Most importantly the taste test: It wasn't as obviously milky and it didn't seem as thick. Relatively smooth but probably a little more bitter. Not bad though. 3/5

Finally... I headed to a UK branch of Starbucks on Charing Cross Road and spoke with Anne, 26, who has been a barista for 7 years.

Tell me about the flat white? 'It's a double shot of espresso with steamed whole milk. The milk is steamed in a particular way to make the it very dense and velvety. We pour the foam in a way so there’s a pattern on top of the coffee at the end. That’s a flat white!'

How is it different to a latte? 'Because of the proportion of coffee to milk. Also, the default milk we use is whole milk whereas in a latte it’s semi skimmed milk. It’s a bit stronger and it tastes a bit creamier because of the whole milk and the art is more intricate. The latte would normally come with a dot on top, a heart or a little tree but we aim at a perfect rosetta everytime with the flat white. It’s just a technique.' 

Is it popular? 'It is, especially on the weekends when people take the time to sit in you get alot of orders.

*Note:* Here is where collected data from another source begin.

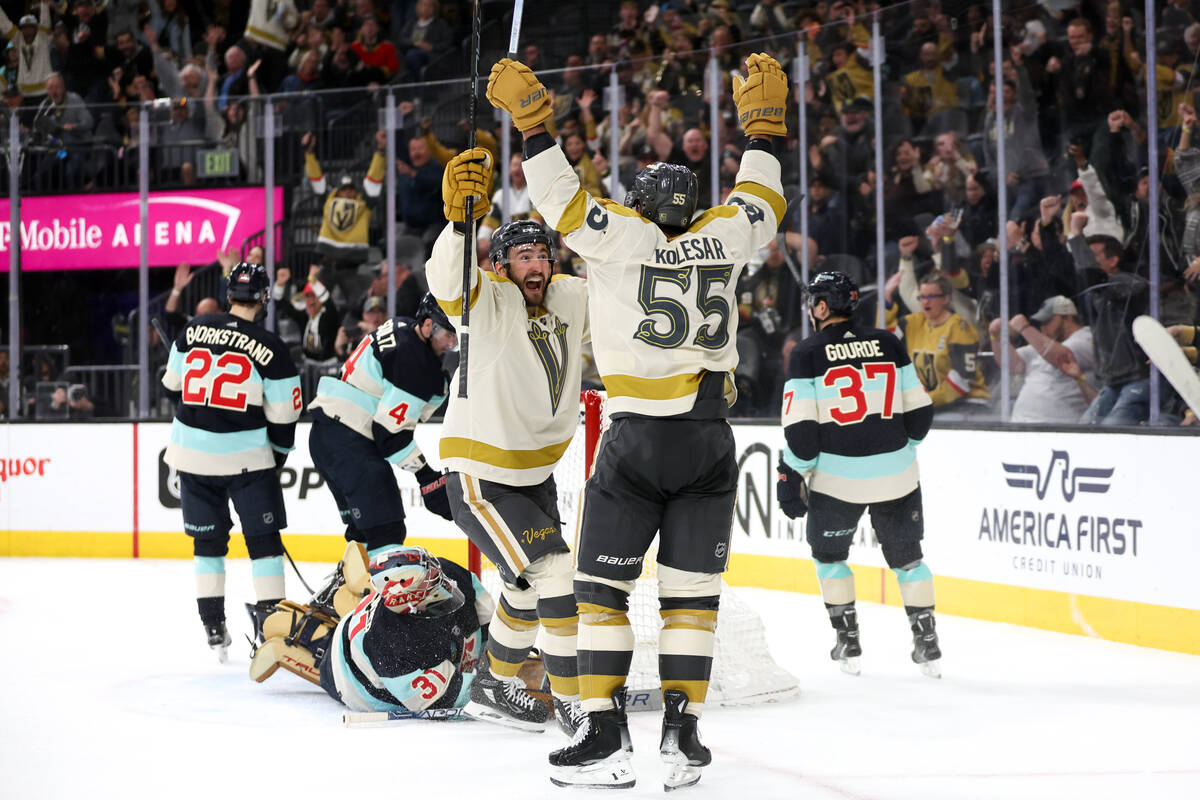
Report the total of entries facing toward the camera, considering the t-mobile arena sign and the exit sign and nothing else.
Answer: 2

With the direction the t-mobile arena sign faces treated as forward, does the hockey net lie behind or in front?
in front

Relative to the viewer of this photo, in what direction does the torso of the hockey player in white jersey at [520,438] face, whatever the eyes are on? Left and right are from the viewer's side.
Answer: facing the viewer and to the right of the viewer

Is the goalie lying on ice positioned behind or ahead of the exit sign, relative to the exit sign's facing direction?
ahead

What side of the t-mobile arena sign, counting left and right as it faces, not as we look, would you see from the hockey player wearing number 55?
front

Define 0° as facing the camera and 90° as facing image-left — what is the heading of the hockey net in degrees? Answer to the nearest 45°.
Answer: approximately 45°

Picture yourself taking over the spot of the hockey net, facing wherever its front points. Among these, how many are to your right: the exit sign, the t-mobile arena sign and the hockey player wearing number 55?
2

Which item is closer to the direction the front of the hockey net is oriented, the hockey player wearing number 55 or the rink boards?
the hockey player wearing number 55

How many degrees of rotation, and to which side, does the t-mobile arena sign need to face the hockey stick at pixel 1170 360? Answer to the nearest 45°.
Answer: approximately 45° to its left
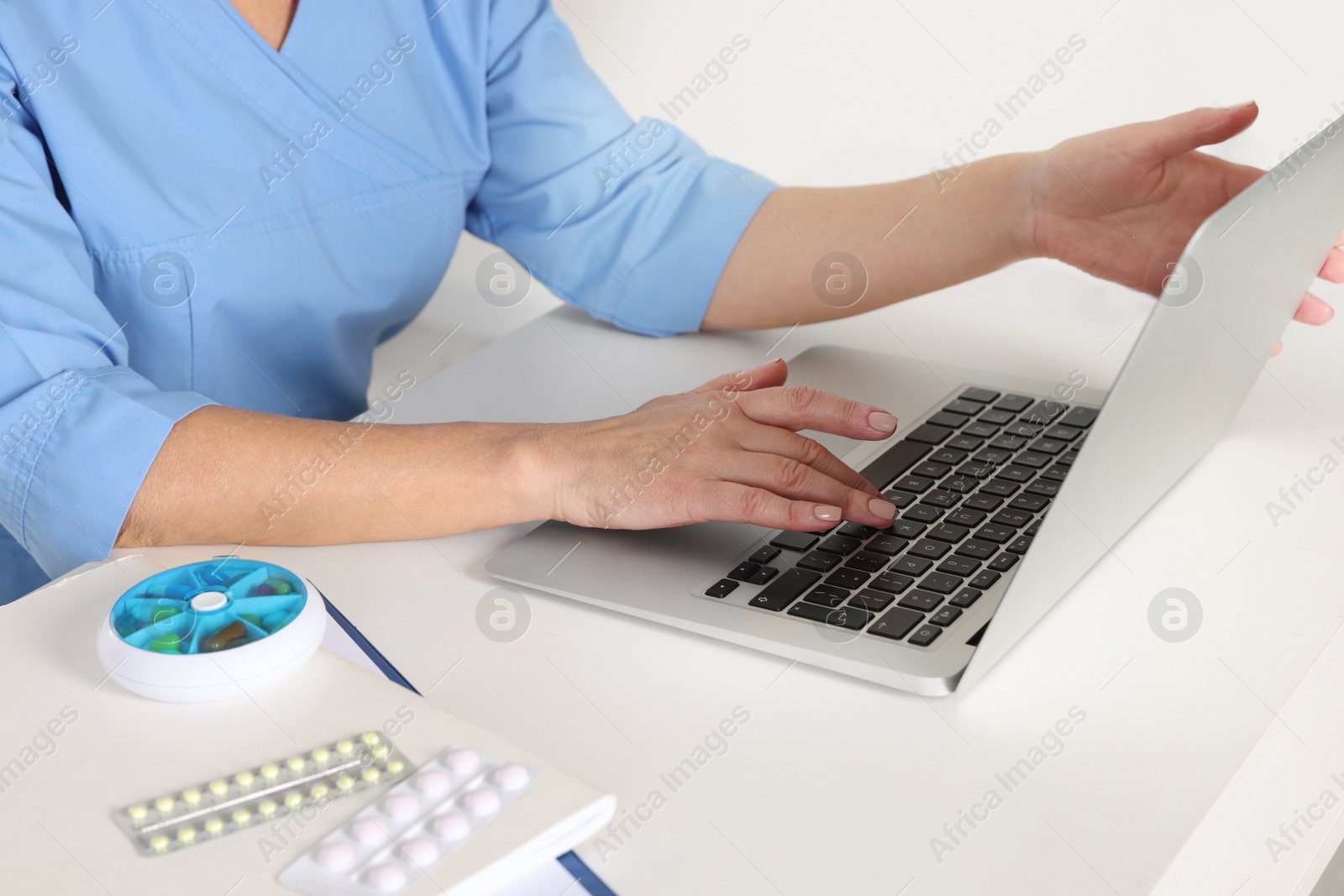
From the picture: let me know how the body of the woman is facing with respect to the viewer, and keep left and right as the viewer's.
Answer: facing the viewer and to the right of the viewer

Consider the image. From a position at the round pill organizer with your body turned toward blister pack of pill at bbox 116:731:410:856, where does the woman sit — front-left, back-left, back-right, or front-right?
back-left

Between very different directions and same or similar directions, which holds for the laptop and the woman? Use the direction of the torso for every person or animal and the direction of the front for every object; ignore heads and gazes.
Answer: very different directions

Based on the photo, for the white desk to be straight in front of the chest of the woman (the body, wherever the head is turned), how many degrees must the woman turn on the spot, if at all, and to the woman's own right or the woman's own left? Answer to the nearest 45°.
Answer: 0° — they already face it
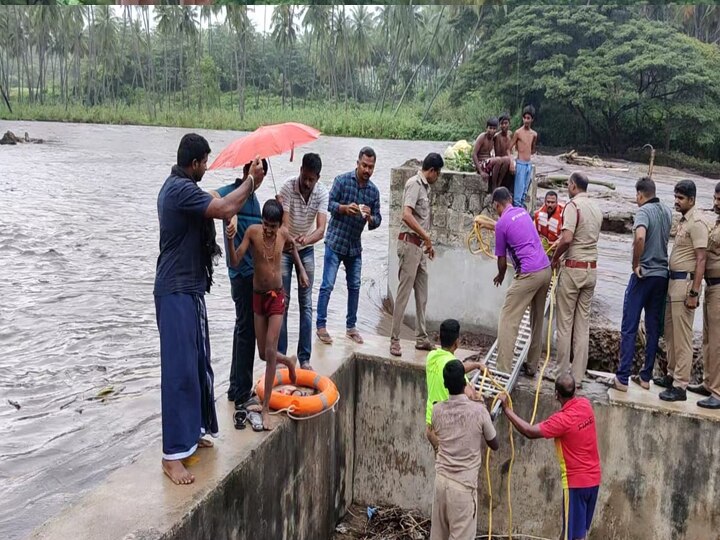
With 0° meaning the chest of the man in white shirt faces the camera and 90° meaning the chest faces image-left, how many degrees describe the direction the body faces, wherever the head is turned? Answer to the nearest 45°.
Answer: approximately 0°

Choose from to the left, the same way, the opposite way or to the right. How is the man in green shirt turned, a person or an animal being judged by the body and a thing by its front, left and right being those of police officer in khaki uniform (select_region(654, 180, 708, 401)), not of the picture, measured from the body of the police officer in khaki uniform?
the opposite way

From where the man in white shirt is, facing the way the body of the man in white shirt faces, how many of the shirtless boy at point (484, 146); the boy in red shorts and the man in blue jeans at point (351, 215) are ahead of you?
1

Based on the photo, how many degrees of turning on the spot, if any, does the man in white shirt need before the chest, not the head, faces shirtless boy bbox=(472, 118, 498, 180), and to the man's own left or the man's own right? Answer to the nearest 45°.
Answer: approximately 135° to the man's own left

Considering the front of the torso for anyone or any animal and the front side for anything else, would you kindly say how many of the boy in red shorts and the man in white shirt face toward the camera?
2

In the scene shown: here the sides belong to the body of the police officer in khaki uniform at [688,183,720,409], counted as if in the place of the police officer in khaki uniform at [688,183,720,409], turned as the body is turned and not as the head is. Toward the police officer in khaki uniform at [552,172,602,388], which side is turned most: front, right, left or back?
front

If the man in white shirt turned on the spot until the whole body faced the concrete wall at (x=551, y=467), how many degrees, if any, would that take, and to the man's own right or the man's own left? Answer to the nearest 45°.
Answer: approximately 90° to the man's own left

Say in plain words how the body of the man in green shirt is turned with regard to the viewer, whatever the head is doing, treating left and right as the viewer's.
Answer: facing away from the viewer and to the right of the viewer

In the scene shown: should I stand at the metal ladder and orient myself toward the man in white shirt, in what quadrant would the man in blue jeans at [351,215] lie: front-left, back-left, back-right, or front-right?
front-right

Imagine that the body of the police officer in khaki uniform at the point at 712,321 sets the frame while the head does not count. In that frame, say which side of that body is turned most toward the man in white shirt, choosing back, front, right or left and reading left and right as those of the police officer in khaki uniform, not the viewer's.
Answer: front

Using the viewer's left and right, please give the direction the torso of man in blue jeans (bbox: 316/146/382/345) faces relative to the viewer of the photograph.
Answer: facing the viewer and to the right of the viewer

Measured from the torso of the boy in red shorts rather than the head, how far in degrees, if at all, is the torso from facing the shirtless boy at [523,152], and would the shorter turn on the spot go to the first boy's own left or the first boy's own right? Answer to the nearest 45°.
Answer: approximately 135° to the first boy's own left

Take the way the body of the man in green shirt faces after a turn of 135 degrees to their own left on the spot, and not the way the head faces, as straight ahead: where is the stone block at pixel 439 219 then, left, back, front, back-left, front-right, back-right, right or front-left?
right

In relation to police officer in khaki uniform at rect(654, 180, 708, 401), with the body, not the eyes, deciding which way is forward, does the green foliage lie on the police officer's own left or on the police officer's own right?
on the police officer's own right

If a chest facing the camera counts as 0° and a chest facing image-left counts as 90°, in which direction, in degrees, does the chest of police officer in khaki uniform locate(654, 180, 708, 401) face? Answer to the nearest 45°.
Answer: approximately 45°

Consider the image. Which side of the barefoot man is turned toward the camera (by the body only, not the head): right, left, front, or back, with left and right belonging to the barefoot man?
right

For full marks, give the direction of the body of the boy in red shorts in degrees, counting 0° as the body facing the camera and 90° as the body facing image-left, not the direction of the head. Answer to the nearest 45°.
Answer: approximately 0°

It just looks better when you have it in the little china cup so we get a lot on the weekends or late afternoons when people sit in and actually have the time.' 

And how much does it cost? '£2.50, the equivalent is the tall latte which is £2.25. It’s a little more because it’s stronger, the quality and the ingredients are a bit different and because there’s a lot more effort that goes in to it.'

My final taste test: This tasted really milky, so if you don't like that, steer clear. This is a bit more like your standard cup of coffee but still good. 4/5

All in all I wouldn't recommend drinking three flat whites in a row. As I write this, I'm on a come down from a caffeine-induced high that left me a little wobbly on my feet and spouting a lot of rubbish. That said, I think I've been converted to the enigma that is The Flat White. Enjoy America!